BACKGROUND: Since diagnosis-related groups (SwissDRG) were established in Switzerland in 2012, small and medium-size hospitals have encountered increasing financial troubles. Even though hernia repair operations are frequent, most hospitals fail to cover their costs with these procedures. Previous studies have focused mainly on analyzing costs and the contributing factors but less on variables that can be positively influenced. Therefore, this study aims to identify the relevant and influenceable factors for revenue growth in hernia repair surgery. METHODS: Data from all patients who underwent the SwissDRG G09 surgery for a hernia in 2019 were analyzed. The contribution margin (CM4), as well as any over- or under-coverage, was correlated to case-specific costs. RESULTS: A total of 168 patients received hernia repair surgery with the SwissDRG code G09. The average revenue/loss generated by one procedure was CHF -623.84. Procedures covered by the General Health Insurance (OKP) generated a loss of CHF -830.70 on average, whereas procedures covered by private insurance companies (VVG) generated revenue of CHF +1100 on average.
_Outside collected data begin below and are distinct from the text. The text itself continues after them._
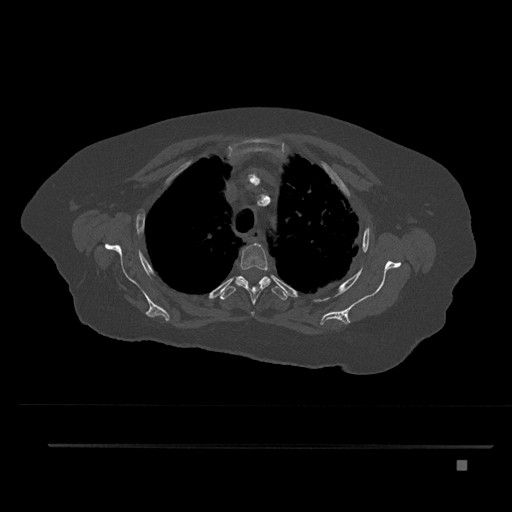
CT including the spine, one axial slice. Position 624 of 797 along the scan axis. Reconstruction kernel Br40s/3. 120 kVp. Bone window (W 1800 / L 400 HU). 0.5 mm slice thickness. 512 × 512 image matrix. Patient: female, 76 years. Case-level facts recorded for this patient, not image findings: primary cancer: lung.
Annotated regions visible in this slice (semi-automatically segmented with operator editing):
- T3 vertebra: bounding box <235,243,271,316> (left, top, right, bottom; pixels)
- T4 vertebra: <219,276,287,300>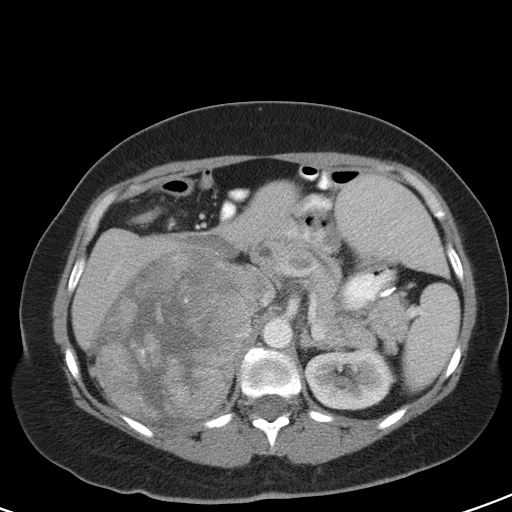
Contrast-enhanced abdominal CT, one axial slice. Slice 70 of 126 in the series (ordered by position). 120 kVp. Intravenous contrast given. Soft-tissue window (W 400 / L 40 HU). 512 × 512 image matrix. Patient: female, 51 years. Case-level facts recorded for this patient, not image findings: diagnosis: adrenocortical carcinoma; tumour side: right adrenal.
Structures marked on this image (semi-automatically segmented with operator editing):
- mass: box from (x=97, y=252) to (x=261, y=421) px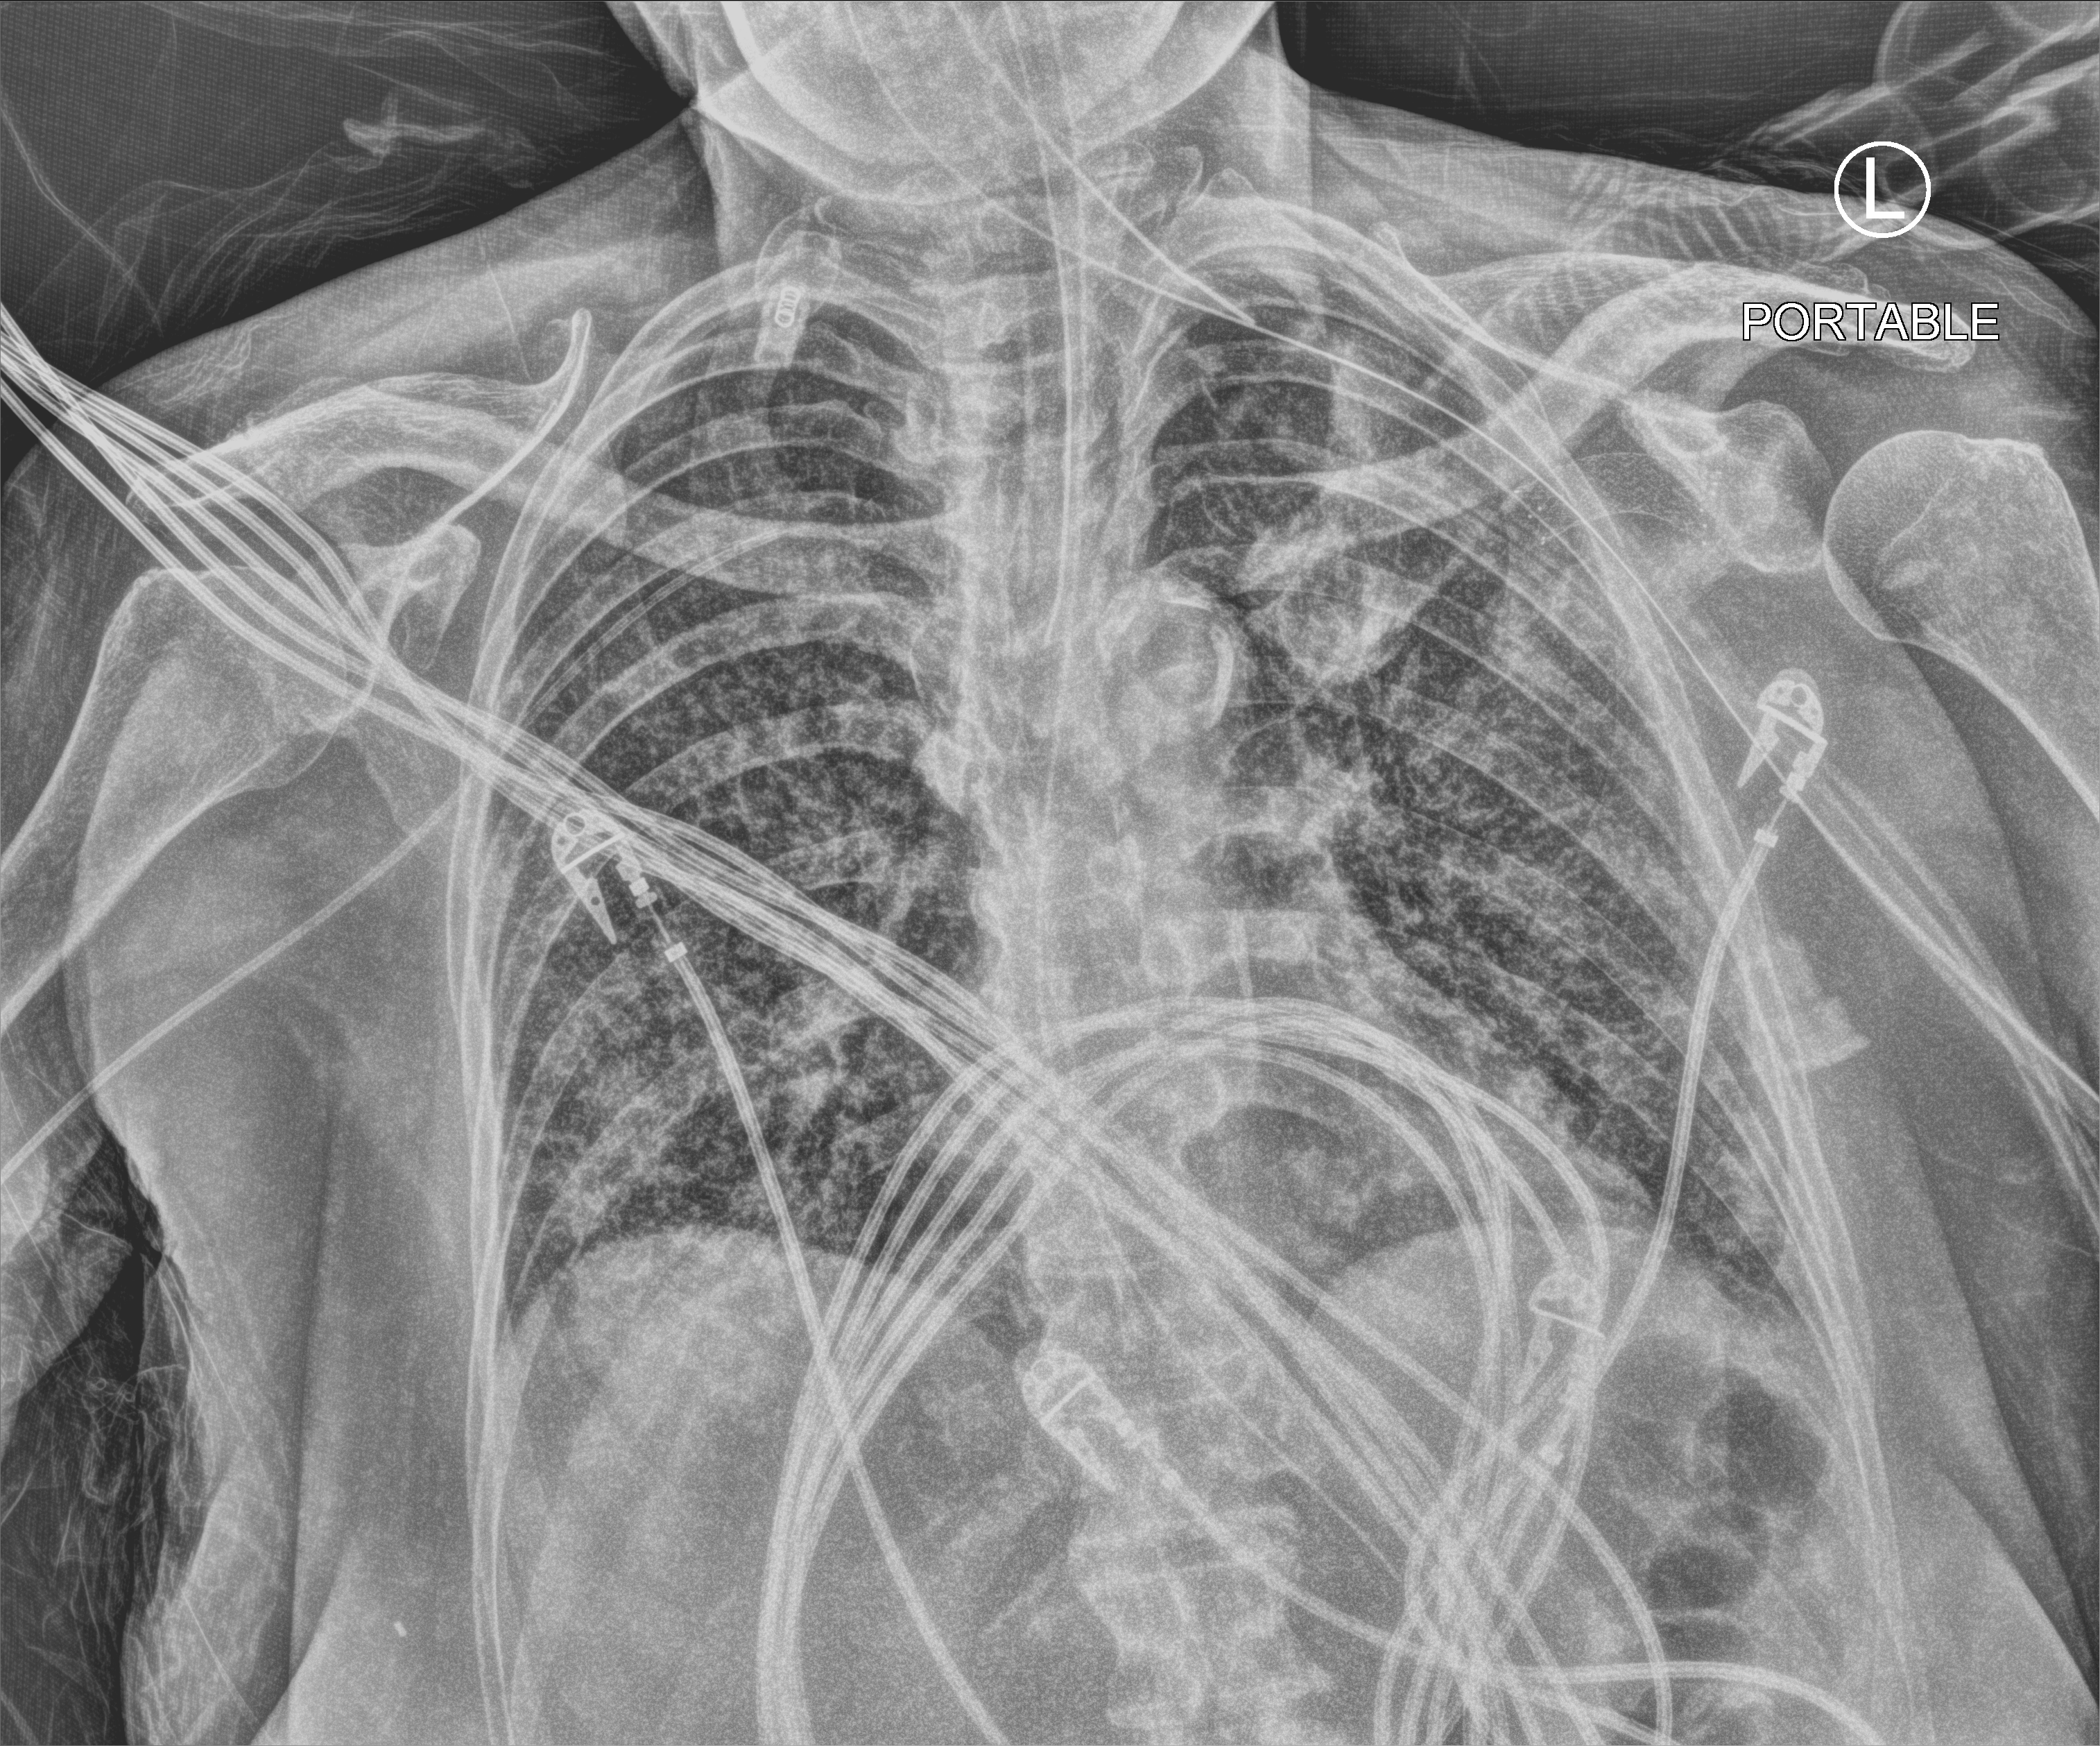
Bedside chest radiograph (computed radiography). Patient hospitalised with COVID-19; female, aged 60–74 years.
From the hospital-stay record, not from the radiograph (when in the stay this image was taken is not recorded): diabetes (admission record): yes; admitted to intensive care during this hospital stay: yes.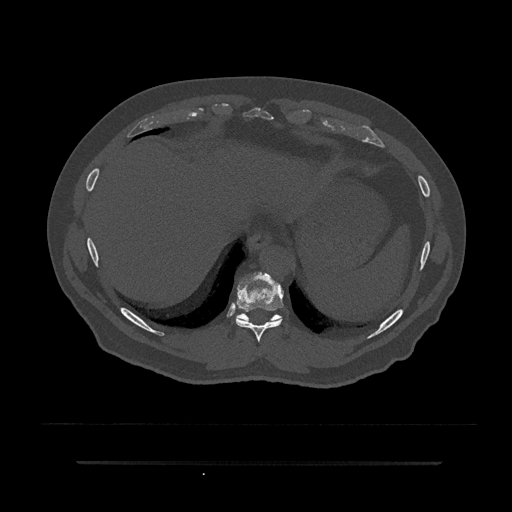
CT including the spine, one axial slice. Slice 361 of 797 in the series (ordered by position). Reconstruction kernel Br40s/3. 120 kVp. Bone window (W 1800 / L 400 HU). 0.5 mm slice thickness. 512 × 512 image matrix, field of view 464 × 464 mm. Male patient, age 59 years. From the clinical record (not read from this slice): primary cancer: bile ducts.
Outlined on this slice (semi-automatic segmentation, software-assisted and operator-edited):
- T10 vertebra: bounding box [x1, y1, x2, y2] px = [237, 313, 280, 325]
- T9 vertebra: [236, 272, 284, 342]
Significant factors impacting the profitability of hernia repair operations were teaching during surgery (p < 0.005), the surgical operating time (p < 0.001), the total anesthesia time (p < 0.001), the number of surgeons present (p = 0.022), the insurance state of patients (p < 0.001), and the type of surgery (p < 0.01 for Lichtenstein's procedure). CONCLUSIONS: This study reveals that hernia repair surgery performed under cost coverage by OKP is generally unprofitable. Our results further imply that the most important and influenceable factors for revenue enhancement are the quality and process optimization of the surgical department. To compensate for this deficit, hospitals should aim to increase the percentage of patients with private health insurance coverage in their procedures. Since outpatient surgery does not provide a valid alternative due to the low reimbursement by insurance companies, the cost efficiency of inpatient hernia repair needs to be increased by process optimization of the surgical department; for instance, by providing specialized hernia teams performing with shorter operation times and high quality.